Blue Seed Pattern, 1987

for Trish Sewell and MM

What if we stayed up all night?

This was long years before Seoul

Tokyo, beloved Kyoto

singing Daijobu! with the genki boys

down on Kawaramachi-dori

down by the hot coffee machines.

 

What if we walked the city?

This, after years walking

the long browed hills of the north

only the starfields above us

far away, like the spangled rest of the world.

 

What if we followed the night? so we stepped out

scuffed down April-grey sidewalks

creatures of northern spring, our thrift

store trench coats, Army and Navy sneakers

hands in pockets like New Romantics

but we were cold, not cool.

 

In Little Italy, we dared Tra Amici

hunting gelato, authentic flavour

felt the true, deep, smoky closure

around each table, these men

who owned this hour in this place.

 

In time, we wended back to the Bay

Station, empty now with the last train sleeping

don’t sleep in the subway, darlin’ we sang

hooting ironically, admiring the shine

of tiles in orange, grey, hard blue, too quiet.

 

What if we go home for tea? so we did.

Back to his place, my sister and i, like

Leonard Cohen’s Sisters of Mercy perhaps

we each held something tight from that night

something we each let go, this place

not wide awake, not a world city, just a dusty

prairie gathering of souls, those awake

contemplating the far off spangle of other worlds.

 

Here, it was enough to drink jasmine tea

not like any other song or story, just three friends

each cupping a warm round

serving to connect us to every conspirator ever,

and to none.
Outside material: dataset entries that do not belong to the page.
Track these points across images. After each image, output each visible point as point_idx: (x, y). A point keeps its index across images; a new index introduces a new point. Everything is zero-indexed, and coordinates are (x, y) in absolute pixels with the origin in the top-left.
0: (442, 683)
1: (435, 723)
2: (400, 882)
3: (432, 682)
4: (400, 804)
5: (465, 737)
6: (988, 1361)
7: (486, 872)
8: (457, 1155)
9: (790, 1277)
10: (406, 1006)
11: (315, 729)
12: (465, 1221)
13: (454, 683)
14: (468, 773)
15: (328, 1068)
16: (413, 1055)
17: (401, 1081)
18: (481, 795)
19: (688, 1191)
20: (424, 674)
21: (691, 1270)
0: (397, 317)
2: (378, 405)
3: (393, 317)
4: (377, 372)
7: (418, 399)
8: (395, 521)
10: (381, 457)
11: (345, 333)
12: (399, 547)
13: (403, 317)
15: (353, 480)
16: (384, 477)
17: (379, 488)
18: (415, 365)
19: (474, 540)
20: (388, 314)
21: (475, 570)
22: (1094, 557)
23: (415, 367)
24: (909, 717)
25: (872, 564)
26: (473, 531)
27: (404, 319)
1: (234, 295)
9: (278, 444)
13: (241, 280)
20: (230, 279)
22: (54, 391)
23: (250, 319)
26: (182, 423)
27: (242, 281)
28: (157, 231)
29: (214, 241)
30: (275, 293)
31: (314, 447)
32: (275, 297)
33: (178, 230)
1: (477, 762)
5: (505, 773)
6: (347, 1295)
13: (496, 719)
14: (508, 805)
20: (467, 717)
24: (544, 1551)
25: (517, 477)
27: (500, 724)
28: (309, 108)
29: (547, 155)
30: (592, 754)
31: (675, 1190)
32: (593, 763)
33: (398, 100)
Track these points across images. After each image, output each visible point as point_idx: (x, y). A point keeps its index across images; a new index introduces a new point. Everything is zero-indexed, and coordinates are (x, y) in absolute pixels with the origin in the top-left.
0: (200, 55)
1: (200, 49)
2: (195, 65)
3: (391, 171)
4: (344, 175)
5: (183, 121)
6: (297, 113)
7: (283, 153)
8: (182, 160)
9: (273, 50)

We were just kids, hungry for life,

satisfied with green and flowering water

and the cheap light through blue and white

crockery, none the less mysterious for its low price.

 

See, he said, you can see light

through the pattern; it’s meant to mimic grains of rice.

We owl-nodded, mesmerised

and comforted by patterns

in pale blue, like every night before or since.